The answer should consist of each line below that contains the word "mantenimiento".

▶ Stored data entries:
____________

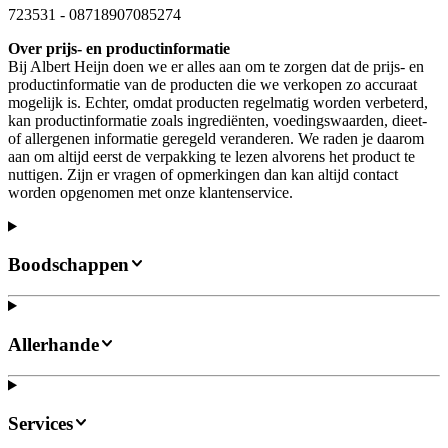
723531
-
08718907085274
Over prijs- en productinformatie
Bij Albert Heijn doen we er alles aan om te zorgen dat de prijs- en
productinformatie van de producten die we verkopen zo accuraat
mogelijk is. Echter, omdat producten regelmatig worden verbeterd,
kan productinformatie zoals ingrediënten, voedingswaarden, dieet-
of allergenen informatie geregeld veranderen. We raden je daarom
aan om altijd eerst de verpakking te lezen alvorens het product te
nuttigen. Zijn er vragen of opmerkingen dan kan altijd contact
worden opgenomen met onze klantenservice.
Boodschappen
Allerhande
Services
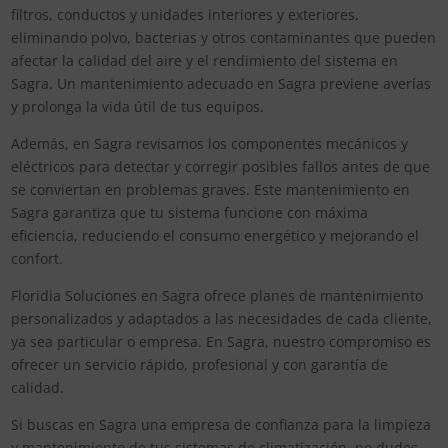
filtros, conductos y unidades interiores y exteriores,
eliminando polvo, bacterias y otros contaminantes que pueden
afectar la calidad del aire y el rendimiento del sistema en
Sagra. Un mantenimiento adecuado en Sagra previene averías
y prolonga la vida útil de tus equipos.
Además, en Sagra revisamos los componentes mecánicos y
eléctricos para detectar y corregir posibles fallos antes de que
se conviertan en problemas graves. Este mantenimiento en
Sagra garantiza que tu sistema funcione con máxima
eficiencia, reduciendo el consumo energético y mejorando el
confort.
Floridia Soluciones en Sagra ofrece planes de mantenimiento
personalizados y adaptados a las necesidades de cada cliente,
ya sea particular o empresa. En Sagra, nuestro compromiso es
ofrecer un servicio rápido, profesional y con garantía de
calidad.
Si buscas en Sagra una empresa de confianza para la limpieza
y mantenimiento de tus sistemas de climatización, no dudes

____________

▶ Answer to this problem:
Sagra. Un mantenimiento adecuado en Sagra previene averías
se conviertan en problemas graves. Este mantenimiento en
Floridia Soluciones en Sagra ofrece planes de mantenimiento
y mantenimiento de tus sistemas de climatización, no dudes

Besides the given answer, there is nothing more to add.